Page:
Recipes

Learning curve. In our experience, it does not take long for programmers to pick up and start applying design-by-contracts. Although only anecdotal, we observed that it takes junior programmers one to two weeks to get up to speed and start writing meaningful contracts in their code.

In general, writing contracts tends to be easy: while some conditions are really hard, most conditions are rather trivial. However, it takes a bit till it “clicks” so that writing contracts becomes a second nature when writing code. To help people with learning and training, we compiled a list of common recipes (i.e. patterns) that we often observed during the development.

Benefits of the recipes. In our experience, oftentimes it suffices if you just write down the obvious contracts. This will usually already substantially improve the correctness of your code and catch many bugs. To that end, recipes help you so that you do not have to spend so much mental energy on contracts, while reaping the benefits of the low-hanging fruits.

Suggestions. The following list of recipes is of course far from comprehensive. We collected the patterns based on our every-day programming, so they are intrinsically biased towards the areas we work on. If you developed contract patterns of your own that you do not see listed here, please feel free to suggest extensions! The easiest way for us to organize suggestions is if you create a new issue on our GitHub.

Corpus. We collected an extensive corpus of Python programs annotated with contracts, Python-by-contract corpus,. The corpus should serve both education purposes and as a testbed for the tools and libraries in the ecosystem.

We will use the snippets from the corpus as examples for the individual recipes. In the following, we will omit to put an explicit identifier of the corpus for brevity.

Serialize / Deserialize Pair

De/serialization data from different formats is a commonplace in many programs. Whenever you have a pair (a serialization and a de-serialization function), you should make it explicit in the contract how their inputs are connected.

Record extracts:
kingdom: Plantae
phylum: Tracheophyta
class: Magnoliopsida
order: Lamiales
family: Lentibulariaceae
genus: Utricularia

Task:
Continue the page on design-by-contract recipes from where it stops.

Answer for the task:
For example, tokenizing a text and then converting the tokens back to text should give you the original input text.

From ethz_eprog_2019/exercise_11/problem_02.py#L159:

@ensure(
    lambda text, result:
    tokens_to_text(result) == text  # type: ignore
)
def tokenize(text: str) -> List[Token]:
    ...

@ensure(lambda tokens, result: tokens == tokenize(result))
def tokens_to_text(tokens: Sequence[Token]) -> str:
    ...

This is a particularly nice scenario for auto-testing tools such as crosshair and icontract-hypothesis. Since the input is usually completely defined, the auto-testing tools can be readily used and often reveal relevant bugs in practice.

Encapsulation of Immutable Types

Certain contracts repeat throughout the code. If they operate on immutable data types, such as Sequence or int, you can encapsulate them into a new data type. Instead of using __init__, you use __new__ for the construction and simply cast the input object to that new type after the pre-conditions were checked.

Consider Lines, a data structure representing an immutable sequence of strings which do not contain new-line characters.

From common.py#L18:

class Lines(DBC):
"""Represent a sequence of text lines."""

    # fmt: off
    @require(
        lambda lines:
        all('\n' not in line and '\r' not in line for line in lines)
    )
    # fmt: on
    def __new__(cls, lines: Sequence[str]) -> "Lines":
        return cast(Lines, lines)

Another good example is an identifier, a string complying to a certain pattern.

From ethz_eprog_2019/exercise_11/problem_02.py#L242:

IDENTIFIER_RE = re.compile(r"[a-zA-Z_][a-zA-Z0-9]*")


class Identifier(DBC, str):

    @require(lambda value: IDENTIFIER_RE.fullmatch(value))
    def __new__(cls, value: str) -> "Identifier":
        return cast(Identifier, value)

This pattern is very efficient — the underlying structure is left as-is and reaps all the benefits of efficient implementation — while it gives you additional static and runtime guarantees.

Note

If you use this pattern with icontract-hypothesis, you can not directly inherit from types such as Sequence as this will cause problems with the underlying Hypothesis library. Please see Hypothesis issue #2951.

For the time being (2021-07-01), the best approach is to annotate your data structure with all the methods that you actually need. See the class Lines at common.py#L18 for a full example.

Unique Elements in a Sequence

If you want to assert that the elements of a sequence are unique, you can use Pigeonhole Principle. Namely, if the elements in a collection are unique, the size of the corresponding set is equal to the size of the collection:

some_collection = list(...)
is_unique = len(set(some_collection)) == some_collection

From aoc2020/day_22_crab_combat.py#L40:

class Deck(DBC):
    """Represent a deck of cards."""

    @require(
        lambda cards:
        len(set(cards)) == len(cards),
        "Unique cards"
    )
    def __init__(self, cards: Sequence[int]) -> None:
        ...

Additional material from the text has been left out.